— begin —

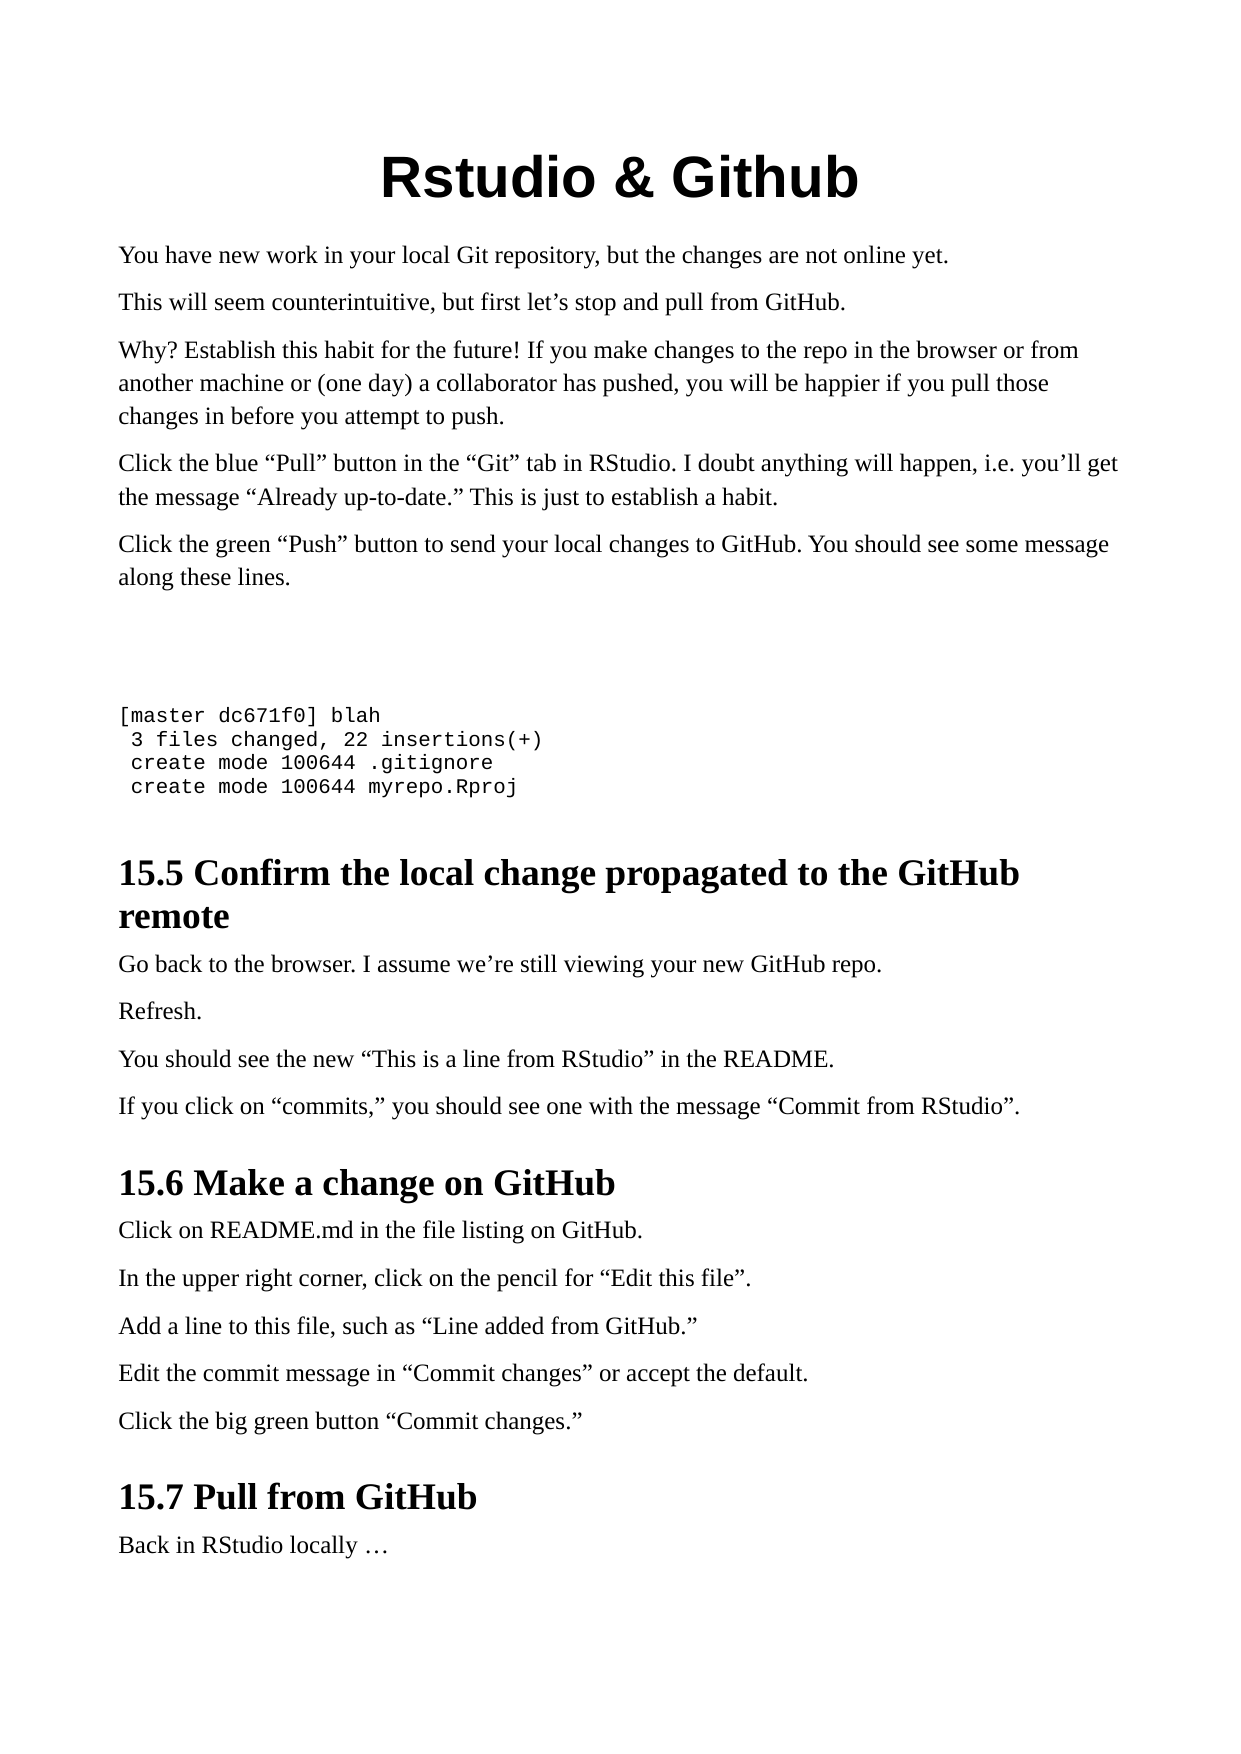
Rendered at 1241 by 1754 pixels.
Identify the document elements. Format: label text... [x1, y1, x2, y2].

text You have new work in your local Git repository, but the changes are not online yet. [118, 240, 1122, 268]
text Back in RStudio locally … [118, 1530, 1122, 1559]
text This will seem counterintuitive, but first let’s stop and pull from GitHub. [118, 287, 1122, 316]
text [master dc671f0] blah [118, 705, 1122, 729]
text Click the green “Push” button to send your local changes to GitHub. You should see some message along these lines. [118, 529, 1122, 591]
text Refresh. [118, 996, 1122, 1025]
text Click the blue “Pull” button in the “Git” tab in RStudio. I doubt anything will happen, i.e. you’ll get the message “Already up-to-date.” This is just to establish a habit. [118, 448, 1122, 510]
text Click the big green button “Commit changes.” [118, 1406, 1122, 1435]
subtitle 15.7 Pull from GitHub [118, 1474, 1122, 1517]
text Click on README.md in the file listing on GitHub. [118, 1216, 1122, 1244]
subtitle 15.5 Confirm the local change propagated to the GitHub remote [118, 850, 1122, 936]
text If you click on “commits,” you should see one with the message “Commit from RStudio”. [118, 1091, 1122, 1120]
text In the upper right corner, click on the pencil for “Edit this file”. [118, 1263, 1122, 1292]
text Go back to the browser. I assume we’re still viewing your new GitHub repo. [118, 949, 1122, 977]
text 3 files changed, 22 insertions(+) [118, 729, 1122, 752]
text Edit the commit message in “Commit changes” or accept the default. [118, 1358, 1122, 1387]
text create mode 100644 myrepo.Rproj [118, 776, 1122, 799]
subtitle 15.6 Make a change on GitHub [118, 1160, 1122, 1203]
text Add a line to this file, such as “Line added from GitHub.” [118, 1311, 1122, 1339]
text Why? Establish this habit for the future! If you make changes to the repo in the browser or from another machine or (one day) a collaborator has pushed, you will be happier if you pull those changes in before you attempt to push. [118, 335, 1122, 430]
text You should see the new “This is a line from RStudio” in the README. [118, 1044, 1122, 1073]
text create mode 100644 .gitignore [118, 752, 1122, 776]
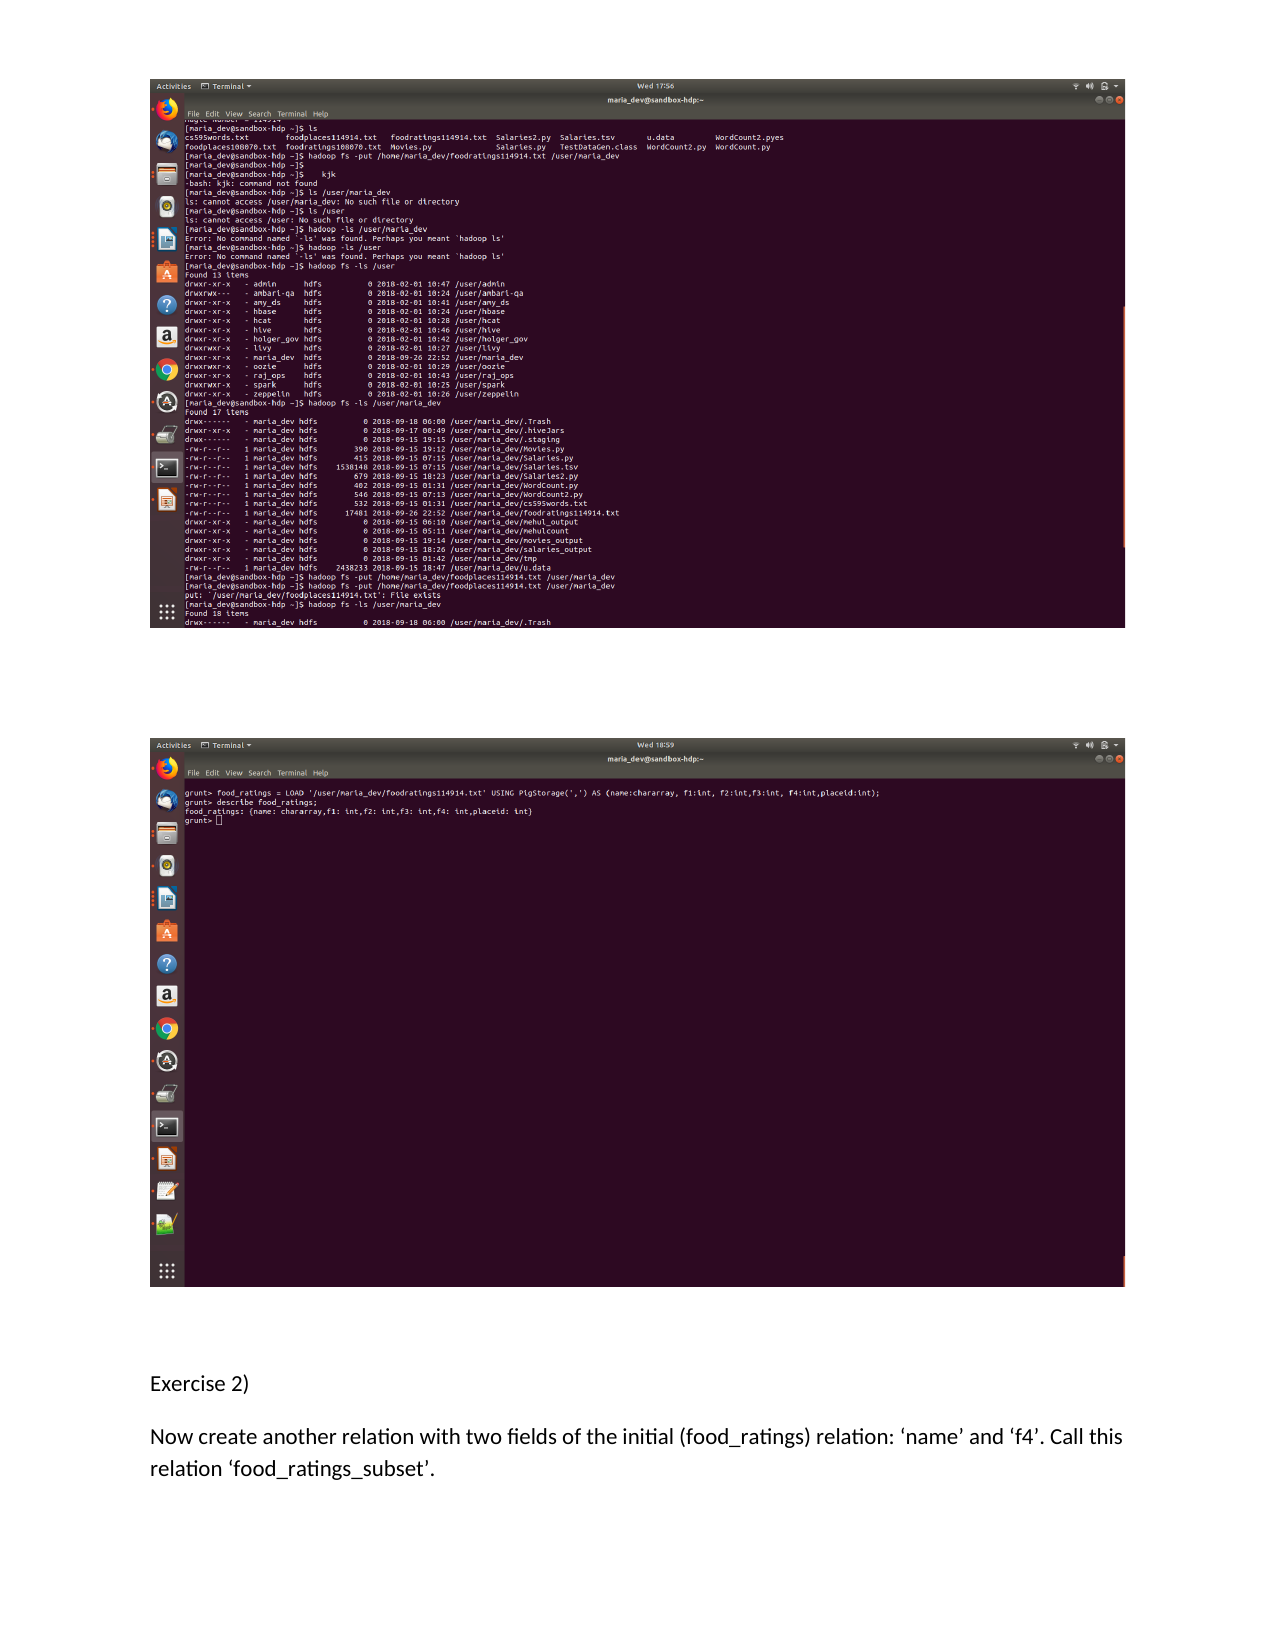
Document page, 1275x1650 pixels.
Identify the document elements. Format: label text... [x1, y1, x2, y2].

— end —

> EXERCISE TASK
Please return all of the data above line for line, unchanged, and leave the pictures out.

> SOLUTION FOR THIS TASK
Rendered at 1241 by 1754 pixels.
Identify the document elements. Format: label text... [x1, y1, x2, y2].

text You have new work in your local Git repository, but the changes are not online yet. [118, 240, 1122, 268]
text Back in RStudio locally … [118, 1530, 1122, 1559]
text This will seem counterintuitive, but first let’s stop and pull from GitHub. [118, 287, 1122, 316]
text [master dc671f0] blah [118, 705, 1122, 729]
text Click the green “Push” button to send your local changes to GitHub. You should see some message along these lines. [118, 529, 1122, 591]
text Refresh. [118, 996, 1122, 1025]
text Click the blue “Pull” button in the “Git” tab in RStudio. I doubt anything will happen, i.e. you’ll get the message “Already up-to-date.” This is just to establish a habit. [118, 448, 1122, 510]
text Click the big green button “Commit changes.” [118, 1406, 1122, 1435]
subtitle 15.7 Pull from GitHub [118, 1474, 1122, 1517]
text Click on README.md in the file listing on GitHub. [118, 1216, 1122, 1244]
subtitle 15.5 Confirm the local change propagated to the GitHub remote [118, 850, 1122, 936]
text If you click on “commits,” you should see one with the message “Commit from RStudio”. [118, 1091, 1122, 1120]
text In the upper right corner, click on the pencil for “Edit this file”. [118, 1263, 1122, 1292]
text Go back to the browser. I assume we’re still viewing your new GitHub repo. [118, 949, 1122, 977]
text 3 files changed, 22 insertions(+) [118, 729, 1122, 752]
text Edit the commit message in “Commit changes” or accept the default. [118, 1358, 1122, 1387]
text create mode 100644 myrepo.Rproj [118, 776, 1122, 799]
subtitle 15.6 Make a change on GitHub [118, 1160, 1122, 1203]
text Add a line to this file, such as “Line added from GitHub.” [118, 1311, 1122, 1339]
text Why? Establish this habit for the future! If you make changes to the repo in the browser or from another machine or (one day) a collaborator has pushed, you will be happier if you pull those changes in before you attempt to push. [118, 335, 1122, 430]
text You should see the new “This is a line from RStudio” in the README. [118, 1044, 1122, 1073]
text create mode 100644 .gitignore [118, 752, 1122, 776]
Document page, 1275x1650 pixels.
Identify the document elements. Format: label text... [x1, y1, x2, y2].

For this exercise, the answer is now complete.